France, a NATO member, has stayed outside the central decision-making body for four decades.

"The time has come to put an end to this situation," Sarkozy said on Wednesday, adding that the new situation requires more international military cooperation.

"It is in France's interest and that of Europe. In concluding this long process, France will be stronger and more influential," he said.

In 1966, then President Charles de Gaulle withdrew France from the command and evicted all allied troops and bases from the country in an attempt to maintain a bigger sovereignty of the country.

Sarkozy said France, the fourth biggest contributor of troops to NATO,should play a bigger role in the alliance and international affairs.

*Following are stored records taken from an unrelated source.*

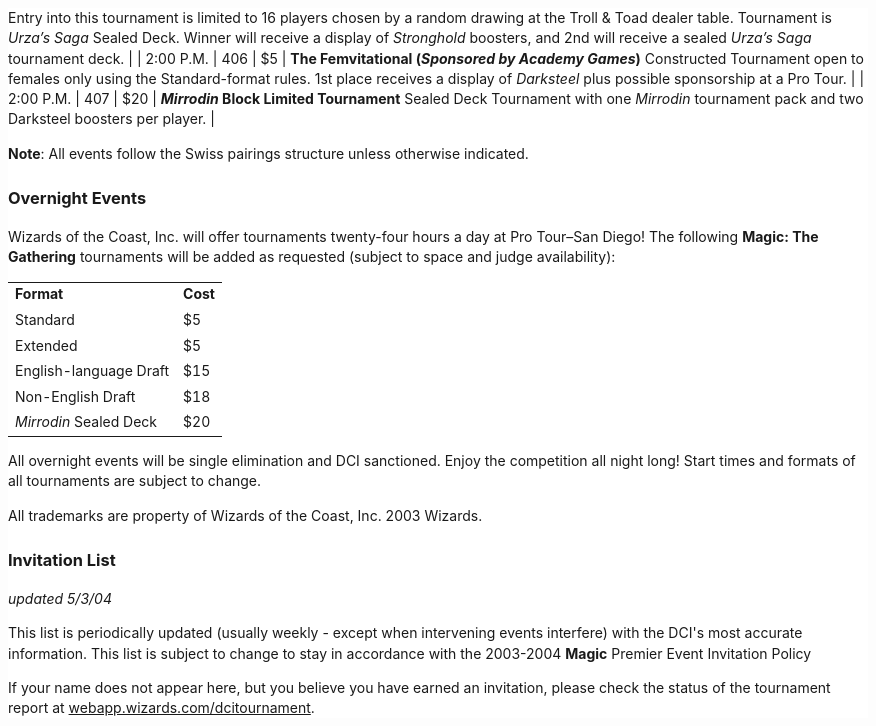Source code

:  Entry into this tournament is limited to 16 players chosen by a random drawing at the Troll & Toad dealer table. Tournament is *Urza’s Saga* Sealed Deck. Winner will receive a display of *Stronghold* boosters, and 2nd will receive a sealed *Urza’s Saga* tournament deck. |
| 2:00 P.M. | 406 | $5 | **The Femvitational (*Sponsored by Academy Games*)**
 Constructed Tournament open to females only using the Standard-format rules. 1st place receives a display of *Darksteel* plus possible sponsorship at a Pro Tour. |
| 2:00 P.M. | 407 | $20 | ***Mirrodin* Block Limited Tournament**
 Sealed Deck Tournament with one *Mirrodin* tournament pack and two Darksteel boosters per player. |

**Note**: All events follow the Swiss pairings structure unless otherwise indicated.


### Overnight Events


Wizards of the Coast, Inc. will offer tournaments twenty-four hours a day at Pro Tour–San Diego! The following **Magic: The Gathering** tournaments will be added as requested (subject to space and judge availability):




|  |  |
| --- | --- |
| **Format** | **Cost** |
| Standard | $5 |
| Extended | $5 |
| English-language Draft | $15 |
| Non-English Draft | $18 |
| *Mirrodin* Sealed Deck | $20 |

All overnight events will be single elimination and DCI sanctioned. Enjoy the competition all night long! Start times and formats of all tournaments are subject to change.


All trademarks are property of Wizards of the Coast, Inc. 2003 Wizards.


### Invitation List


*updated 5/3/04*


This list is periodically updated (usually weekly - except when intervening events interfere) with the DCI's most accurate information. This list is subject to change to stay in accordance with the 2003-2004 **Magic** Premier Event Invitation Policy


If your name does not appear here, but you believe you have earned an invitation, please check the status of the tournament report at [webapp.wizards.com/dcitournament](http://webapp.wizards.com/dcitournament).

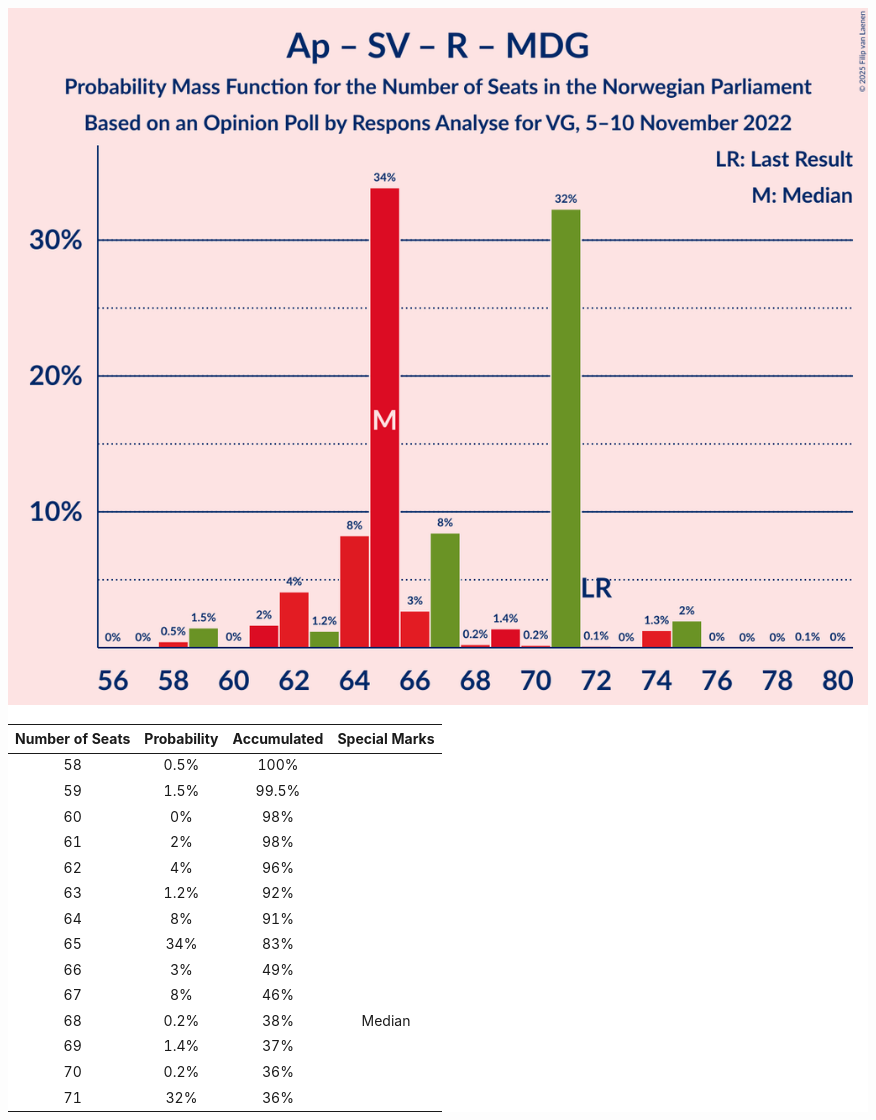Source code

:![Graph with seats probability mass function not yet produced](2022-11-10-ResponsAnalyse-coalitions-seats-pmf-ap–sv–r–mdg.png "Seats Probability Mass Function")

| Number of Seats | Probability | Accumulated | Special Marks |
|:---------------:|:-----------:|:-----------:|:-------------:|
| 58 | 0.5% | 100% |  |
| 59 | 1.5% | 99.5% |  |
| 60 | 0% | 98% |  |
| 61 | 2% | 98% |  |
| 62 | 4% | 96% |  |
| 63 | 1.2% | 92% |  |
| 64 | 8% | 91% |  |
| 65 | 34% | 83% |  |
| 66 | 3% | 49% |  |
| 67 | 8% | 46% |  |
| 68 | 0.2% | 38% | Median |
| 69 | 1.4% | 37% |  |
| 70 | 0.2% | 36% |  |
| 71 | 32% | 36% |  |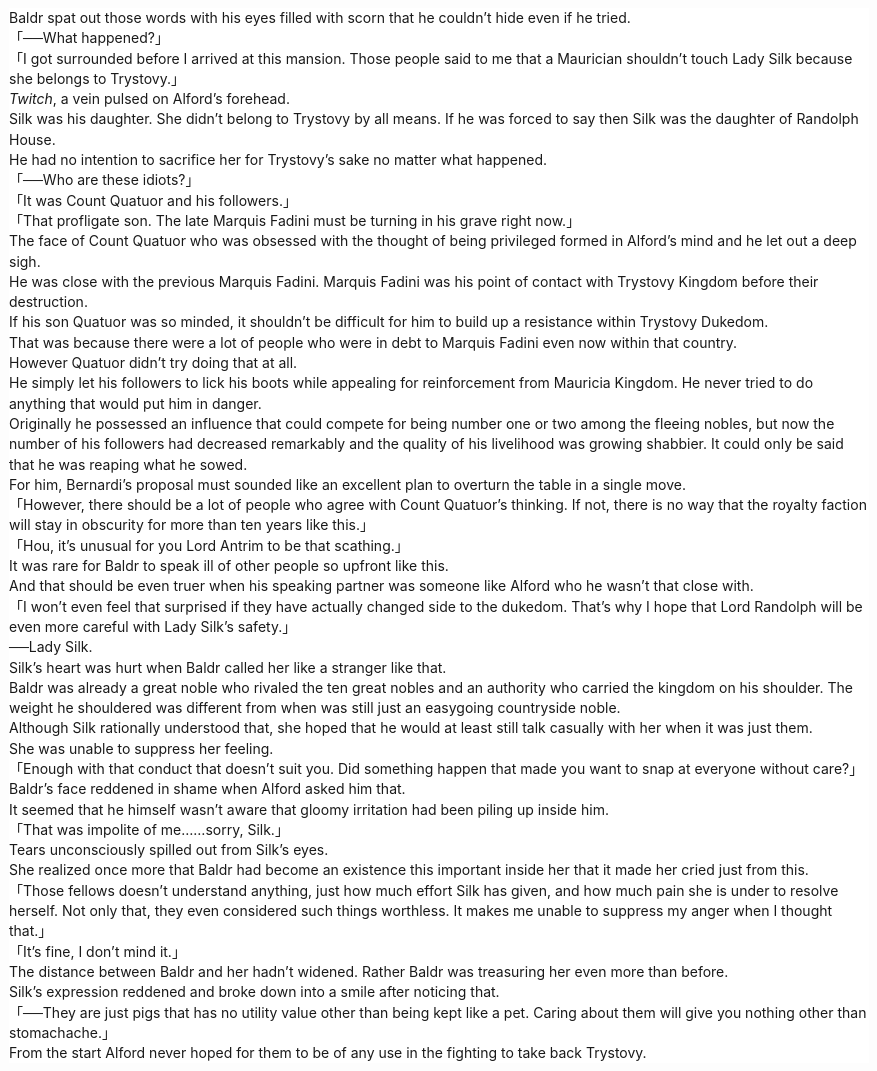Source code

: Baldr spat out those words with his eyes filled with scorn that he couldn’t hide even if he tried.<br/>
「──What happened?」<br/>
「I got surrounded before I arrived at this mansion. Those people said to me that a Maurician shouldn’t touch Lady Silk because she belongs to Trystovy.」<br/>
*Twitch*, a vein pulsed on Alford’s forehead.<br/>
Silk was his daughter. She didn’t belong to Trystovy by all means. If he was forced to say then Silk was the daughter of Randolph House.<br/>
He had no intention to sacrifice her for Trystovy’s sake no matter what happened.<br/>
「──Who are these idiots?」<br/>
「It was Count Quatuor and his followers.」<br/>
「That profligate son. The late Marquis Fadini must be turning in his grave right now.」<br/>
The face of Count Quatuor who was obsessed with the thought of being privileged formed in Alford’s mind and he let out a deep sigh.<br/>
He was close with the previous Marquis Fadini. Marquis Fadini was his point of contact with Trystovy Kingdom before their destruction.<br/>
If his son Quatuor was so minded, it shouldn’t be difficult for him to build up a resistance within Trystovy Dukedom.<br/>
That was because there were a lot of people who were in debt to Marquis Fadini even now within that country.<br/>
However Quatuor didn’t try doing that at all.<br/>
He simply let his followers to lick his boots while appealing for reinforcement from Mauricia Kingdom. He never tried to do anything that would put him in danger.<br/>
Originally he possessed an influence that could compete for being number one or two among the fleeing nobles, but now the number of his followers had decreased remarkably and the quality of his livelihood was growing shabbier. It could only be said that he was reaping what he sowed.<br/>
For him, Bernardi’s proposal must sounded like an excellent plan to overturn the table in a single move.<br/>
「However, there should be a lot of people who agree with Count Quatuor’s thinking. If not, there is no way that the royalty faction will stay in obscurity for more than ten years like this.」<br/>
「Hou, it’s unusual for you Lord Antrim to be that scathing.」<br/>
It was rare for Baldr to speak ill of other people so upfront like this.<br/>
And that should be even truer when his speaking partner was someone like Alford who he wasn’t that close with.<br/>
「I won’t even feel that surprised if they have actually changed side to the dukedom. That’s why I hope that Lord Randolph will be even more careful with Lady Silk’s safety.」<br/>
──Lady Silk.<br/>
Silk’s heart was hurt when Baldr called her like a stranger like that.<br/>
Baldr was already a great noble who rivaled the ten great nobles and an authority who carried the kingdom on his shoulder. The weight he shouldered was different from when was still just an easygoing countryside noble.<br/>
Although Silk rationally understood that, she hoped that he would at least still talk casually with her when it was just them.<br/>
She was unable to suppress her feeling.<br/>
「Enough with that conduct that doesn’t suit you. Did something happen that made you want to snap at everyone without care?」<br/>
Baldr’s face reddened in shame when Alford asked him that.<br/>
It seemed that he himself wasn’t aware that gloomy irritation had been piling up inside him.<br/>
「That was impolite of me……sorry, Silk.」<br/>
Tears unconsciously spilled out from Silk’s eyes.<br/>
She realized once more that Baldr had become an existence this important inside her that it made her cried just from this.<br/>
「Those fellows doesn’t understand anything, just how much effort Silk has given, and how much pain she is under to resolve herself. Not only that, they even considered such things worthless. It makes me unable to suppress my anger when I thought that.」<br/>
「It’s fine, I don’t mind it.」<br/>
The distance between Baldr and her hadn’t widened. Rather Baldr was treasuring her even more than before.<br/>
Silk’s expression reddened and broke down into a smile after noticing that.<br/>
「──They are just pigs that has no utility value other than being kept like a pet. Caring about them will give you nothing other than stomachache.」<br/>
From the start Alford never hoped for them to be of any use in the fighting to take back Trystovy.<br/>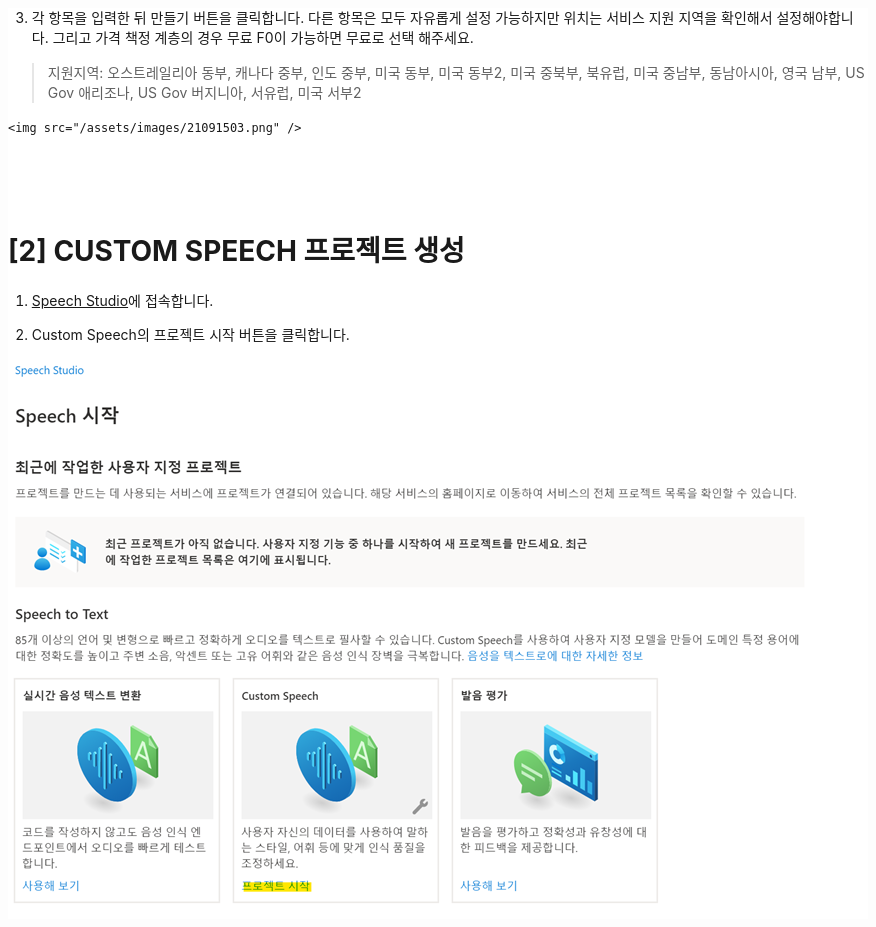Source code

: 3. 각 항목을 입력한 뒤 만들기 버튼을 클릭합니다. 다른 항목은 모두 자유롭게 설정 가능하지만 위치는 서비스 지원 지역을 확인해서 설정해야합니다. 그리고 가격 책정 계층의 경우 무료 F0이 가능하면 무료로 선택 해주세요. 
> 지원지역: 오스트레일리아 동부, 캐나다 중부, 인도 중부, 미국 동부, 미국 동부2, 미국 중북부, 북유럽, 미국 중남부, 동남아시아, 영국 남부, US Gov 애리조나, US Gov 버지니아, 서유럽, 미국 서부2 <br>

    <img src="/assets/images/21091503.png" />

<br>
<br>

# [2] CUSTOM SPEECH 프로젝트 생성

1. <a href="https://speech.microsoft.com/customspeech">Speech Studio</a>에 접속합니다.

2. Custom Speech의 프로젝트 시작 버튼을 클릭합니다.<br>
<img src="/assets/images/21092401.png" />
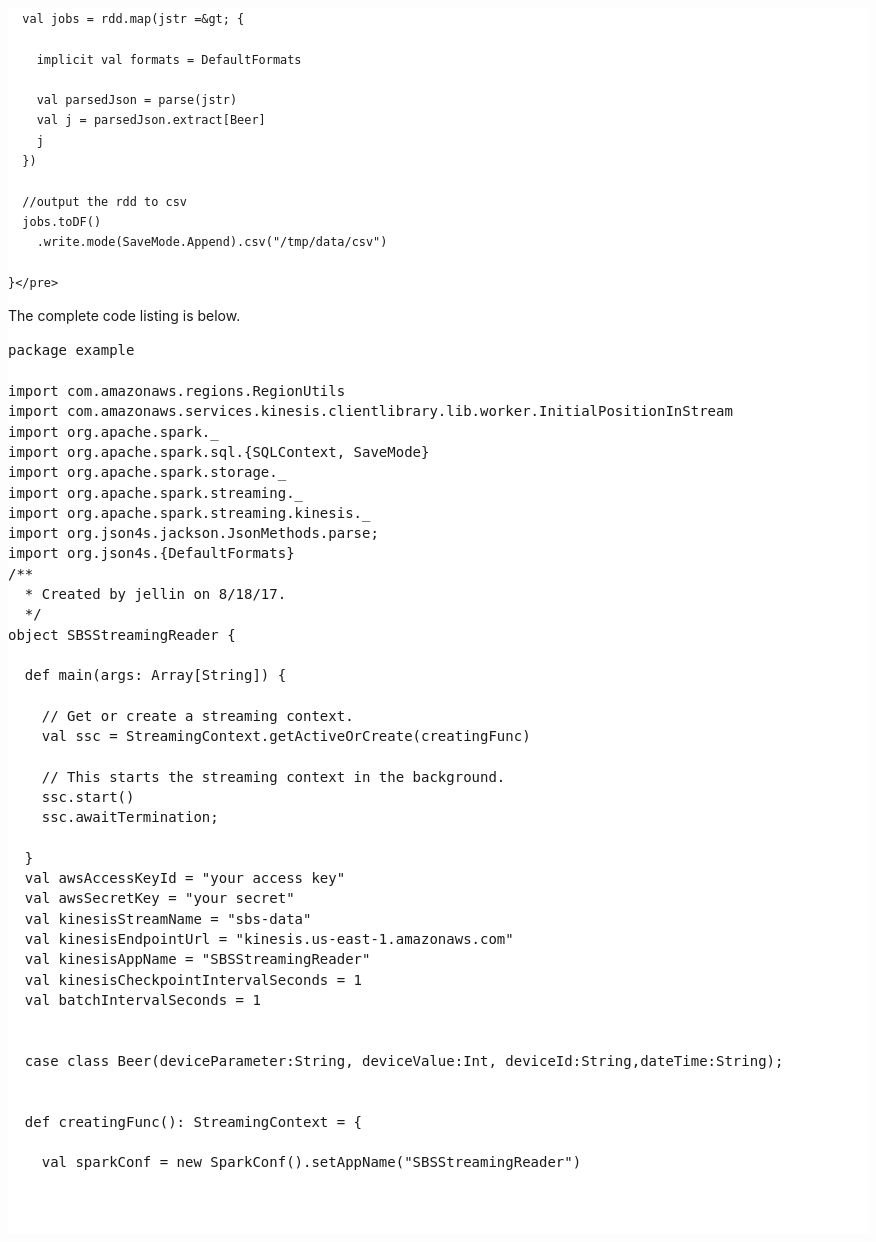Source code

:       val jobs = rdd.map(jstr =&gt; {

        implicit val formats = DefaultFormats

        val parsedJson = parse(jstr)
        val j = parsedJson.extract[Beer]
        j
      })

      //output the rdd to csv
      jobs.toDF()
        .write.mode(SaveMode.Append).csv("/tmp/data/csv")

    }</pre>

The complete code listing is below.

<pre class="lang:sass decode:true ">package example

import com.amazonaws.regions.RegionUtils
import com.amazonaws.services.kinesis.clientlibrary.lib.worker.InitialPositionInStream
import org.apache.spark._
import org.apache.spark.sql.{SQLContext, SaveMode}
import org.apache.spark.storage._
import org.apache.spark.streaming._
import org.apache.spark.streaming.kinesis._
import org.json4s.jackson.JsonMethods.parse;
import org.json4s.{DefaultFormats}
/**
  * Created by jellin on 8/18/17.
  */
object SBSStreamingReader {

  def main(args: Array[String]) {

    // Get or create a streaming context.
    val ssc = StreamingContext.getActiveOrCreate(creatingFunc)

    // This starts the streaming context in the background.
    ssc.start()
    ssc.awaitTermination;

  }
  val awsAccessKeyId = "your access key" 
  val awsSecretKey = "your secret"
  val kinesisStreamName = "sbs-data"
  val kinesisEndpointUrl = "kinesis.us-east-1.amazonaws.com"
  val kinesisAppName = "SBSStreamingReader"
  val kinesisCheckpointIntervalSeconds = 1
  val batchIntervalSeconds = 1


  case class Beer(deviceParameter:String, deviceValue:Int, deviceId:String,dateTime:String);


  def creatingFunc(): StreamingContext = {

    val sparkConf = new SparkConf().setAppName("SBSStreamingReader")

"We commit the lives of our soldiers, but do not participate in the committee that defines strategy and operations," he said.

"We have to stop deluding ourselves that burying our heads in the sand, and we are capable of protecting anything," he added.

Commenting on some leftist and conservative lawmakers' fears that too close ties with the U.S.-led alliance would harm France's independence, Sarkozy said France would stick to its independence, and have a bigger say on the world stage.

The president said France would keep its nuclear force independent, and officials have said the country would not participate in NATO's nuclear planning committee.

The Pentagon swiftly welcomed Sarkozy's announcement.

"We are delighted that after a 43-year absence France is back where it belongs, in the command structure of the alliance it helped found," Pentagon spokesman Geoff Morrell said.

NATO Secretary General Jaap de Hoop Scheffer also expressed his welcome.

"France has always been an important ally within NATO ... Its full participation in all the civil and military decision-making and planning processes cannot but strengthen the alliance further," he said.

Scheffer said Sarkozy's move represents the culmination of a steady rapprochement with NATO on France's part over the last 15 years and a new boost to relations between France and the alliance.

The French parliament will debate the issue next week. Sarkozy has said he would write to all NATO allies to inform them of his decision should the parliament approve it.

If France fully returns to NATO, it could receive two command posts, one in Norfolk, Virginia, responsible for defining the strategic transformation of the organization, and another in Lisbon, Portugal.